Exercise: Nothing in the data may be altered; the answer is a verbatim copy of it.

Provided data:
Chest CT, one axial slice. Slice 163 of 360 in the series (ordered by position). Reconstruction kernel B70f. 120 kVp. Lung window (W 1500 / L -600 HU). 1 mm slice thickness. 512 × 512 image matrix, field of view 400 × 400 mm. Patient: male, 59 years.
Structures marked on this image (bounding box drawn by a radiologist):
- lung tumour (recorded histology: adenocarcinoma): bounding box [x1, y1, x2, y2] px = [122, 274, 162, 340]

Written response:
Chest CT, one axial slice. Slice 163 of 360 in the series (ordered by position). Reconstruction kernel B70f. 120 kVp. Lung window (W 1500 / L -600 HU). 1 mm slice thickness. 512 × 512 image matrix, field of view 400 × 400 mm. Patient: male, 59 years.
Structures marked on this image (bounding box drawn by a radiologist):
- lung tumour (recorded histology: adenocarcinoma): bounding box [x1, y1, x2, y2] px = [122, 274, 162, 340]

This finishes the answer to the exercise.